Why indeed? I suspect most of us could offer a sort of beer-and-pretzel explanation, but the episodes like this one are more deplored more often than they are carefully analyzed. We could use a much better set of tools by which to examine the anatomy of atrocity."

Well, here goes my beer and pretzel exlanation....A combination of; 1. cultural differences, 2. human nature and 3. historical experience. I think if we use those as our tools, it can lead us to some plausible explanations.
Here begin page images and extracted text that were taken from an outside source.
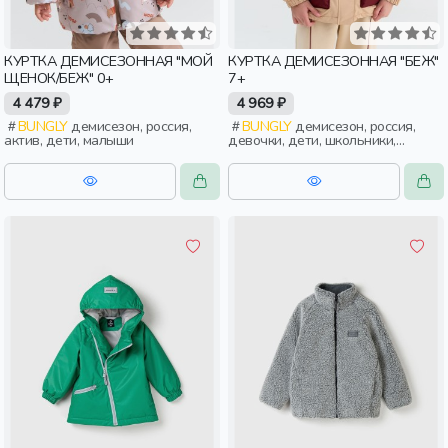
КУРТКА ДЕМИСЕЗОННАЯ "МОЙ
КУРТКА ДЕМИСЕЗОННАЯ "БЕЖ"
ЩЕНОК/БЕЖ" 0+
7+
4 479 ₽
4 969 ₽
BUNGLY
демисезон, россия,
BUNGLY
демисезон, россия,
актив, дети, малыши
девочки, дети, школьники,
подростки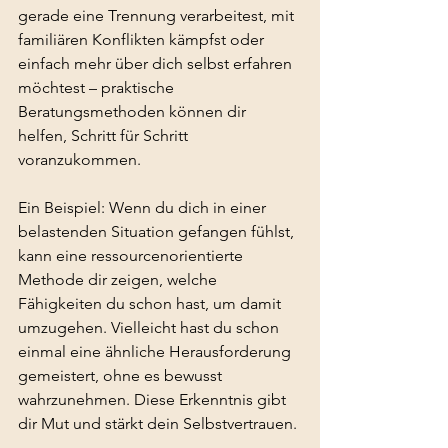
gerade eine Trennung verarbeitest, mit 
familiären Konflikten kämpfst oder 
einfach mehr über dich selbst erfahren 
möchtest – praktische 
Beratungsmethoden können dir 
helfen, Schritt für Schritt 
voranzukommen.
Ein Beispiel: Wenn du dich in einer 
belastenden Situation gefangen fühlst, 
kann eine ressourcenorientierte 
Methode dir zeigen, welche 
Fähigkeiten du schon hast, um damit 
umzugehen. Vielleicht hast du schon 
einmal eine ähnliche Herausforderung 
gemeistert, ohne es bewusst 
wahrzunehmen. Diese Erkenntnis gibt 
dir Mut und stärkt dein Selbstvertrauen.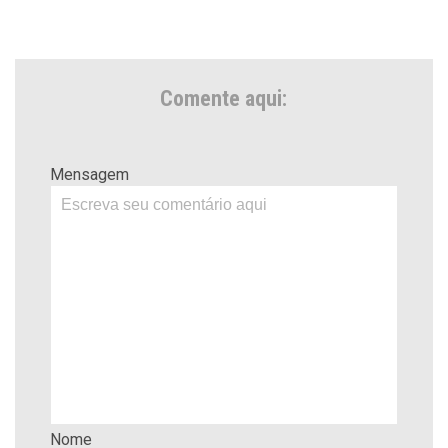
Comente aqui:
Mensagem
Nome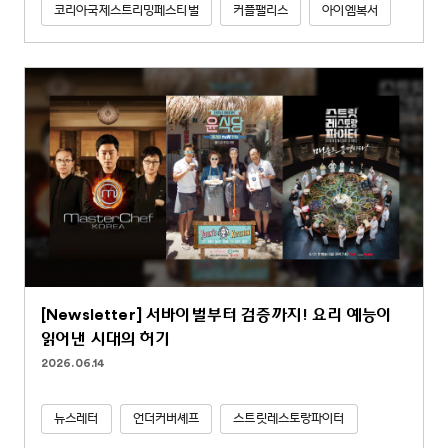
코리아국제스트리밍페스티벌
커플팰리스
아이엠복서
[Newsletter] 서바이벌부터 검증까지! 요리 예능이
읽어낸 시대의 허기
2026.06.14
뉴스레터
언더커버셰프
스트릿레스토랑파이터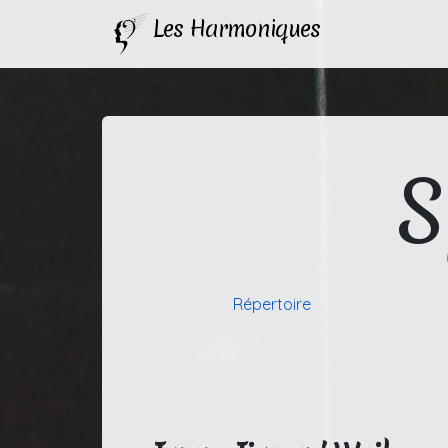
Les Harmoniques
S
Répertoire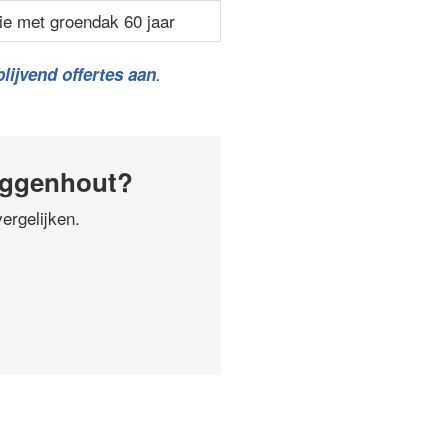
ie met groendak 60 jaar
lijvend offertes aan
.
uggenhout?
ergelijken.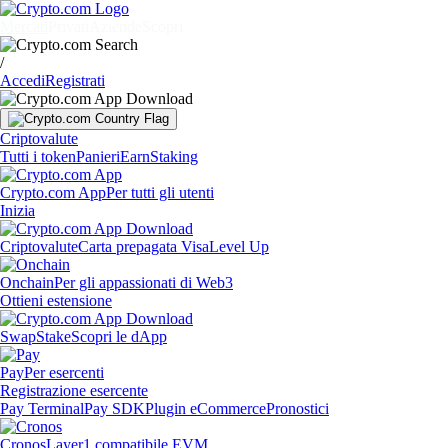
Mercati
Privati
Aziende
Scopri
/
Accedi
Registrati
Criptovalute
Tutti i token
Panieri
Earn
Staking
Crypto.com App
Per tutti gli utenti
Inizia
Criptovalute
Carta prepagata Visa
Level Up
Onchain
Per gli appassionati di Web3
Ottieni estensione
Swap
Stake
Scopri le dApp
Pay
Per esercenti
Registrazione esercente
Pay Terminal
Pay SDK
Plugin eCommerce
Pronostici
Cronos
Layer1 compatibile EVM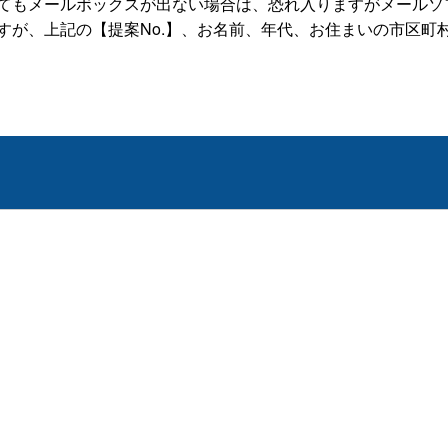
ルボックスが出ない場合は、恐れ入りますがメールソフトを立ち上げte
すが、上記の【提案No.】、お名前、年代、お住まいの市区町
1. Culture: How much value did the respective parties understand or value the continuation of the "other" culture? Understanding the "other" alone doesn't preclude atrocity as some would have it. Sometimes understanding LEADS to atrocity. Witness the atrocities in Iraq done by some Sunni elements to forestall the elections. Not because they don't know or understand their fellow Shi'a Iraqis, but precisely BECAUSE they realize that when they are no longer running the show the tables may be turned on them. In other cases of course, ignorance of the other allows for the dehumanization of the "other" into easily dehumanized cardboard caricatures, from which atrocity naturally flows.
If one culture places no value on the life or continuation of the "other" culture (whether there is understanding or not) but the reverse is not true, then my sense is that the party willing to "finish the job" will end up writing the history. If neither party has any cultural use for the "other" to remain, then it turns into a contest of power (power defined holistically to include demographic, economic, diplomatic, and other resources and not just armed coersion).
2. Human nature: Thucidides said it far better than I ever can.
3. Historical Experience: What was the history of US/Native American relations? That sets us outside our modern mindset and puts us in the framework of an era when atrocity in indian warfare on both sides was common practice in ways that today seem more abhorrent.

I think a more interesting question could be asked from this regarding how cultures later on deal with the atrocities they commmit. Why do some cultures condemn their past actions and engage in self criticism (in my view for both better and worse) while other cultures would celebrate those same (mis)deeds? That one I would love to have explained to me, as I don't get it.